Kijkend naar het spoedeisend belang, wordt vastgesteld dat dit uitsluitend financieel is. Verzoekster heeft aangegeven dat zij door de vergunningverlening aan twee concurrenten wekelijks een flinke omzet mis loopt en bovendien het volledig innemen van de scooters ook een flinke kostenpost is. Verzoekster heeft geen bedragen genoemd.
Aannemelijk is dat het per 1 juni 2022 niet langer kunnen exploiteren van deelscooters in Zwolle aanzienlijke financiële gevolgen heeft voor verzoekster maar gesteld nog gebleken is dat verzoekster als gevolg daarvan in de periode van bezwaar in financiële problemen komt. Als op enig moment mocht blijken dat verzoekster recht had op een vergunning vanaf genoemde datum zal dit kunnen leiden tot een schadeclaim bij de gemeente waardoor zij achteraf gecompenseerd kan worden voor de schade. Dit geldt ook voor de ter zitting gestelde marketingschade.
Gelet daarop wordt in beginsel geen reden gezien om het verzoek tot schorsing te honoreren.
Dat zou slechts anders zijn als al op dit moment evident is dat de vergunning (of beter de procedure die tot de vergunning verlening heeft geleid) onrechtmatig is. En die conclusie kan niet worden getrokken.
Het belangrijkste argument van verzoekster is dat zij ten opzichte van haar concurrenten geen eerlijke kans heeft gehad bij het indienen van het verzoek tot het verkrijgen van de vergunning. Onderkend wordt dat het elektronisch indienen van aanvragen in een situatie waarbij in beginsel geldt dat ‘wie het eerst komt, wie het eerst maalt’ problematisch kan zijn.
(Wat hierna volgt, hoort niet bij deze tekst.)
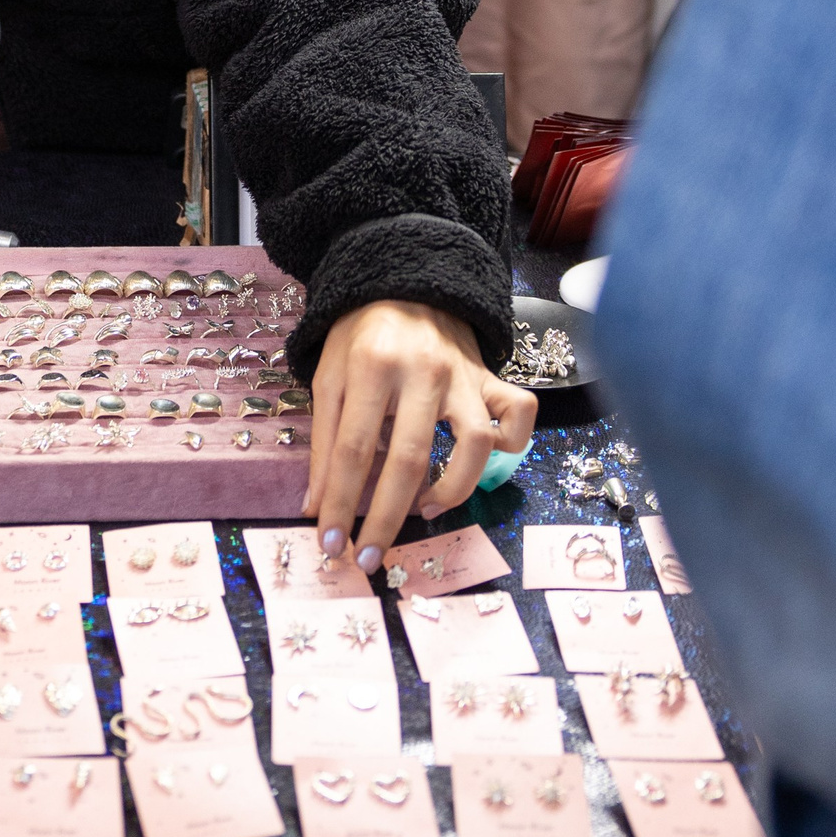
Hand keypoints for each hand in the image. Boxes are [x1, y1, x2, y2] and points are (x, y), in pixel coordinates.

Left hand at [304, 301, 535, 568]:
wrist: (403, 280)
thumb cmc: (359, 335)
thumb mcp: (328, 376)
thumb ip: (324, 442)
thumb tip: (316, 507)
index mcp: (372, 368)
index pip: (355, 450)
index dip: (342, 504)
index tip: (331, 546)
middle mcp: (423, 372)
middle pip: (410, 458)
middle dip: (387, 518)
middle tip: (370, 556)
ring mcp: (463, 374)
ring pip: (475, 443)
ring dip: (452, 489)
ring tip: (424, 509)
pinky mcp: (491, 376)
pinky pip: (518, 413)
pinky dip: (511, 443)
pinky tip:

Maar niet gebleken is dat in dit concrete geval het gelijkheidsbeginsel is geschonden. Verzoekster is een professionele exploitant van deelscooters met veel vestigingen in Nederland en daarbuiten. Verzoekster heeft zelf ook meerdere mails tegelijkertijd in laten dienen om zo de kans om bovenaan te komen bij de indienen van het verzoek om vergunning te vergroten en was blijkens de in het bezwaarschrift genoemde uitspraak van rechtbank Oost-Brabant op de hoogte van het gebruik van zogenaamde mailbommen. Niet gebleken is dat verzoekster desondanks technisch en/of financieel niet in staat was om op eenzelfde manier het verzoek in te dienen als haar concurrenten. In die zin is de voorzieningenrechter er niet op voorhand van overtuigd dat er voor verzoekster geen sprake was van gelijke kansen bij de inschrijving en/of dat de voor het aanvragen van de vergunning geldende regels zijn geschonden.
Gelet op het voorgaande en ook met het oog op de belangen van de derde partijen om hun vergunningen te kunnen gaan gebruiken, kom ik tot een afwijzing van het verzoek.
4. Voor een proceskostenveroordeling bestaat geen aanleiding.
Deze uitspraak is gedaan door mr. J.H.M. Hesseling, voorzieningenrechter, in aanwezigheid van R.K. Witteveen, griffier. De beslissing is in het openbaar uitgesproken op
griffier rechter
Afschrift verzonden aan partijen op:

Rechtsmiddel

Tegen deze uitspraak staat geen rechtsmiddel open.